What needs to be done
Reproduce the text of all the entries below character for character. Leave the pictures out of the copy.

Data
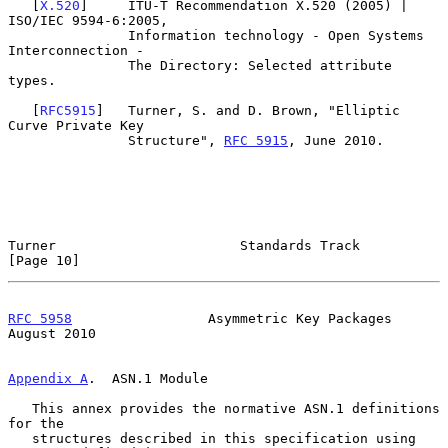
   [
X.520
]     ITU-T Recommendation X.520 (2005) | 
ISO/IEC 9594-6:2005,

               Information technology - Open Systems 
Interconnection -

               The Directory: Selected attribute 
types.

   [
RFC5915
]   Turner, S. and D. Brown, "Elliptic 
Curve Private Key

               Structure", 
RFC 5915
, June 2010.

Turner                       Standards Track                   
[Page 10]
RFC 5958
                 Asymmetric Key Packages             
August 2010
Appendix A
.  ASN.1 Module
   This annex provides the normative ASN.1 definitions 
for the

   structures described in this specification using 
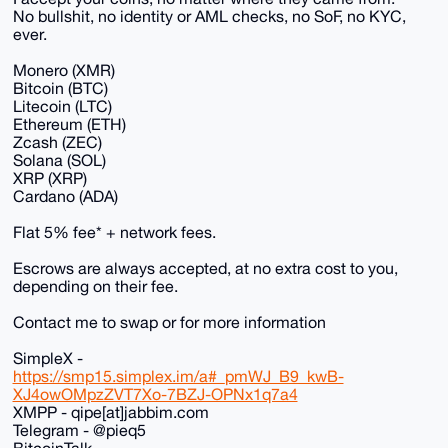
No bullshit, no identity or AML checks, no SoF, no KYC,
ever.
Monero (XMR)
Bitcoin (BTC)
Litecoin (LTC)
Ethereum (ETH)
Zcash (ZEC)
Solana (SOL)
XRP (XRP)
Cardano (ADA)
Flat 5% fee* + network fees.
Escrows are always accepted, at no extra cost to you,
depending on their fee.
Contact me to swap or for more information
SimpleX -
https://smp15.simplex.im/a#_pmWJ_B9_kwB-
XJ4owOMpzZVT7Xo-7BZJ-OPNx1q7a4
XMPP - qipe[at]jabbim.com
Telegram - @pieq5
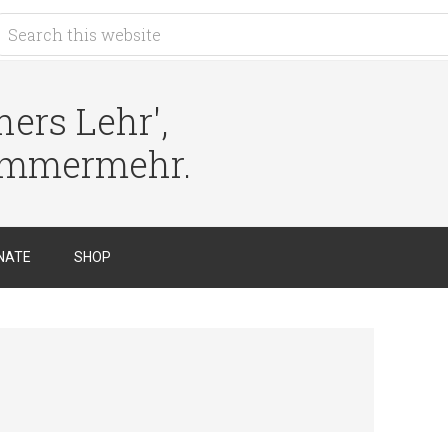
ers Lehr',
immermehr.
NATE
SHOP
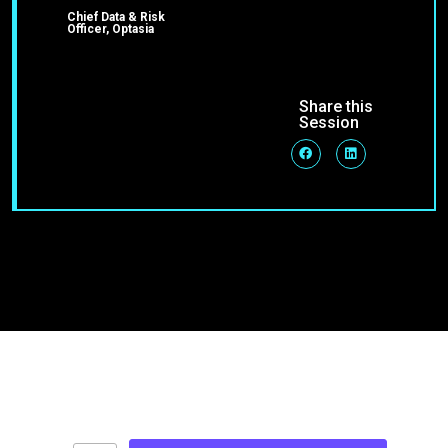
Chief Data & Risk
Officer, Optasia
Share this
Session
Join Our Community
Stay up-to-date on blog posts, jobs & events!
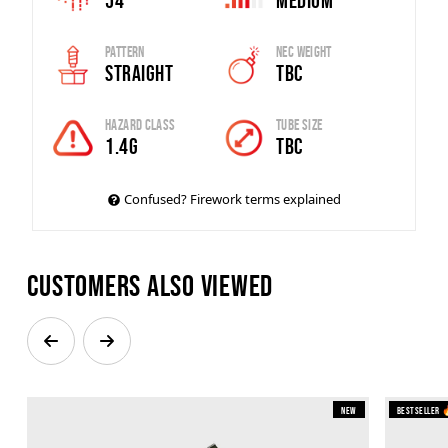
54
Medium
Pattern
Nec Weight
Straight
TBC
Hazard Class
Tube Size
1.4G
TBC
Confused? Firework terms explained
Customers also viewed
New
Bestseller 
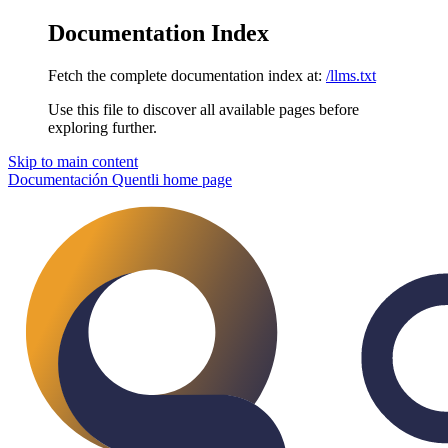
Documentation Index
Fetch the complete documentation index at:
/llms.txt
Use this file to discover all available pages before
exploring further.
Skip to main content
Documentación Quentli
home page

Task solution
   [
X.520
]     ITU-T Recommendation X.520 (2005) | 
ISO/IEC 9594-6:2005,

               Information technology - Open Systems 
Interconnection -

               The Directory: Selected attribute 
types.

   [
RFC5915
]   Turner, S. and D. Brown, "Elliptic 
Curve Private Key

               Structure", 
RFC 5915
, June 2010.

Turner                       Standards Track                   
[Page 10]
RFC 5958
                 Asymmetric Key Packages             
August 2010
Appendix A
.  ASN.1 Module
   This annex provides the normative ASN.1 definitions 
for the

   structures described in this specification using 
No bullshit, no identity or AML checks, no SoF, no KYC,
ever.
Monero (XMR)
Bitcoin (BTC)
Litecoin (LTC)
Ethereum (ETH)
Zcash (ZEC)
Solana (SOL)
XRP (XRP)
Cardano (ADA)
Flat 5% fee* + network fees.
Escrows are always accepted, at no extra cost to you,
depending on their fee.
Contact me to swap or for more information
SimpleX -
https://smp15.simplex.im/a#_pmWJ_B9_kwB-
XJ4owOMpzZVT7Xo-7BZJ-OPNx1q7a4
XMPP - qipe[at]jabbim.com
Telegram - @pieq5
ers Lehr',
immermehr.
NATE
SHOP
Chief Data & Risk
Officer, Optasia
Share this
Session
Join Our Community
Stay up-to-date on blog posts, jobs & events!
54
Medium
Pattern
Nec Weight
Straight
TBC
Hazard Class
Tube Size
1.4G
TBC
Confused? Firework terms explained
Customers also viewed
New
Bestseller 
Documentation Index
Fetch the complete documentation index at:
/llms.txt
Use this file to discover all available pages before
exploring further.
Skip to main content
Documentación Quentli
home page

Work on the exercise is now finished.